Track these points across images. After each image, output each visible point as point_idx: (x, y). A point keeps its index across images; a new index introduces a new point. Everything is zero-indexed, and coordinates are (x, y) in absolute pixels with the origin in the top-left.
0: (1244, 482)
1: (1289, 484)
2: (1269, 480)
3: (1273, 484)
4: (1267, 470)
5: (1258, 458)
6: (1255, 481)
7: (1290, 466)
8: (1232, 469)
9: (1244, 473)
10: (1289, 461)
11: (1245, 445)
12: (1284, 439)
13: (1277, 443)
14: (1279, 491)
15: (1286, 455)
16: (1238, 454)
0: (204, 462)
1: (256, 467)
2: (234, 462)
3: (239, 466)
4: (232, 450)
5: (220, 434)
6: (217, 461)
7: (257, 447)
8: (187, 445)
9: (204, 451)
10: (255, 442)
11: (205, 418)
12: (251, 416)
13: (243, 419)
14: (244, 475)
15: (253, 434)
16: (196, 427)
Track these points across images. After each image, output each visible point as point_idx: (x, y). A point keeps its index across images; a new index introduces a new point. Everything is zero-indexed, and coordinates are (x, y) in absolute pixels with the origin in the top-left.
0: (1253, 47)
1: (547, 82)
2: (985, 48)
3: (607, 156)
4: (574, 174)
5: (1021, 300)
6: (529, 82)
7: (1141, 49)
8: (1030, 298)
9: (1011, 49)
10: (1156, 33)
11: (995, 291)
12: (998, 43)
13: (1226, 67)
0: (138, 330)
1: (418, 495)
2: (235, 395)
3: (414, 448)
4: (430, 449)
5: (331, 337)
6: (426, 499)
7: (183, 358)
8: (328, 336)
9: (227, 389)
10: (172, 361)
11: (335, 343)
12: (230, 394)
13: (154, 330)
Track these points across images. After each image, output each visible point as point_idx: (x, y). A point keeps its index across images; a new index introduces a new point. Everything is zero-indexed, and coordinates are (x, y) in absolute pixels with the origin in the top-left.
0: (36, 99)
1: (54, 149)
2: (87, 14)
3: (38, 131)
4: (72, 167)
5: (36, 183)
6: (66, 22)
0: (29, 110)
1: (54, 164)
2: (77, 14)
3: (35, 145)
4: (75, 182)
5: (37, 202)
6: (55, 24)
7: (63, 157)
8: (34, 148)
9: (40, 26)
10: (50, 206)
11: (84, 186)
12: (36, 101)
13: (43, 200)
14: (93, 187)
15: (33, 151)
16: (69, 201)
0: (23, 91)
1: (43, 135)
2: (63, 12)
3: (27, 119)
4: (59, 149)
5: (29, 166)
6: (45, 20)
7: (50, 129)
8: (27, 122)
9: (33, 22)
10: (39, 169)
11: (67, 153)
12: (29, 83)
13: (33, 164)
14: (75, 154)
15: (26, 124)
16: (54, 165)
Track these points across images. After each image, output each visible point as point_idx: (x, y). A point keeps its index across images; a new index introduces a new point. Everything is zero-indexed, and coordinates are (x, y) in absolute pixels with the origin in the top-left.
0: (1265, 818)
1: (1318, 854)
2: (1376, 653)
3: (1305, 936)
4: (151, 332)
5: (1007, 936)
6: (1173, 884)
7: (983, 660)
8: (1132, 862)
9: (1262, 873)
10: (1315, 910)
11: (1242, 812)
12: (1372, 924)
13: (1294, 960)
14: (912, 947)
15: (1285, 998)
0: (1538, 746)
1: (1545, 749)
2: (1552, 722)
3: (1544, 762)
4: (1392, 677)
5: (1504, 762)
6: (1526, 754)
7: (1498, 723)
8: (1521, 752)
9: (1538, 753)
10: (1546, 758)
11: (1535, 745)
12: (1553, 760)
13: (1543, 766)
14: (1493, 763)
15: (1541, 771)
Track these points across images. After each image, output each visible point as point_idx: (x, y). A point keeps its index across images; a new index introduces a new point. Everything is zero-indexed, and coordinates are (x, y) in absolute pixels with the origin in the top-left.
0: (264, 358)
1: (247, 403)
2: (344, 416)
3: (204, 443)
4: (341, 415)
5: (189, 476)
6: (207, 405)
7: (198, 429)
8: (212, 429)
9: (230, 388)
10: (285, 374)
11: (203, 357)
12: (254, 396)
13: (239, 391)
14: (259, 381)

= = = =

Rewrite the items, starting with the first line and going on through the line that contains "6: (55, 24)", as a Markdown table with a Row column for the row number and a Text column for the line. Leave out any blank lines.

- [Answer area]:
| Row | Text |
|---|---|
| 1 | Track these points across images. After each image, output each visible point as point_idx: (x, y). A point keeps its index across images; a new index introduces a new point. Everything is zero-indexed, and coordinates are (x, y) in absolute pixels with the origin in the top-left. |
| 2 | 0: (1244, 482) |
| 3 | 1: (1289, 484) |
| 4 | 2: (1269, 480) |
| 5 | 3: (1273, 484) |
| 6 | 4: (1267, 470) |
| 7 | 5: (1258, 458) |
| 8 | 6: (1255, 481) |
| 9 | 7: (1290, 466) |
| 10 | 8: (1232, 469) |
| 11 | 9: (1244, 473) |
| 12 | 10: (1289, 461) |
| 13 | 11: (1245, 445) |
| 14 | 12: (1284, 439) |
| 15 | 13: (1277, 443) |
| 16 | 14: (1279, 491) |
| 17 | 15: (1286, 455) |
| 18 | 16: (1238, 454) |
| 19 | 0: (204, 462) |
| 20 | 1: (256, 467) |
| 21 | 2: (234, 462) |
| 22 | 3: (239, 466) |
| 23 | 4: (232, 450) |
| 24 | 5: (220, 434) |
| 25 | 6: (217, 461) |
| 26 | 7: (257, 447) |
| 27 | 8: (187, 445) |
| 28 | 9: (204, 451) |
| 29 | 10: (255, 442) |
| 30 | 11: (205, 418) |
| 31 | 12: (251, 416) |
| 32 | 13: (243, 419) |
| 33 | 14: (244, 475) |
| 34 | 15: (253, 434) |
| 35 | 16: (196, 427) |
| 36 | Track these points across images. After each image, output each visible point as point_idx: (x, y). A point keeps its index across images; a new index introduces a new point. Everything is zero-indexed, and coordinates are (x, y) in absolute pixels with the origin in the top-left. |
| 37 | 0: (1253, 47) |
| 38 | 1: (547, 82) |
| 39 | 2: (985, 48) |
| 40 | 3: (607, 156) |
| 41 | 4: (574, 174) |
| 42 | 5: (1021, 300) |
| 43 | 6: (529, 82) |
| 44 | 7: (1141, 49) |
| 45 | 8: (1030, 298) |
| 46 | 9: (1011, 49) |
| 47 | 10: (1156, 33) |
| 48 | 11: (995, 291) |
| 49 | 12: (998, 43) |
| 50 | 13: (1226, 67) |
| 51 | 0: (138, 330) |
| 52 | 1: (418, 495) |
| 53 | 2: (235, 395) |
| 54 | 3: (414, 448) |
| 55 | 4: (430, 449) |
| 56 | 5: (331, 337) |
| 57 | 6: (426, 499) |
| 58 | 7: (183, 358) |
| 59 | 8: (328, 336) |
| 60 | 9: (227, 389) |
| 61 | 10: (172, 361) |
| 62 | 11: (335, 343) |
| 63 | 12: (230, 394) |
| 64 | 13: (154, 330) |
| 65 | Track these points across images. After each image, output each visible point as point_idx: (x, y). A point keeps its index across images; a new index introduces a new point. Everything is zero-indexed, and coordinates are (x, y) in absolute pixels with the origin in the top-left. |
| 66 | 0: (36, 99) |
| 67 | 1: (54, 149) |
| 68 | 2: (87, 14) |
| 69 | 3: (38, 131) |
| 70 | 4: (72, 167) |
| 71 | 5: (36, 183) |
| 72 | 6: (66, 22) |
| 73 | 0: (29, 110) |
| 74 | 1: (54, 164) |
| 75 | 2: (77, 14) |
| 76 | 3: (35, 145) |
| 77 | 4: (75, 182) |
| 78 | 5: (37, 202) |
| 79 | 6: (55, 24) |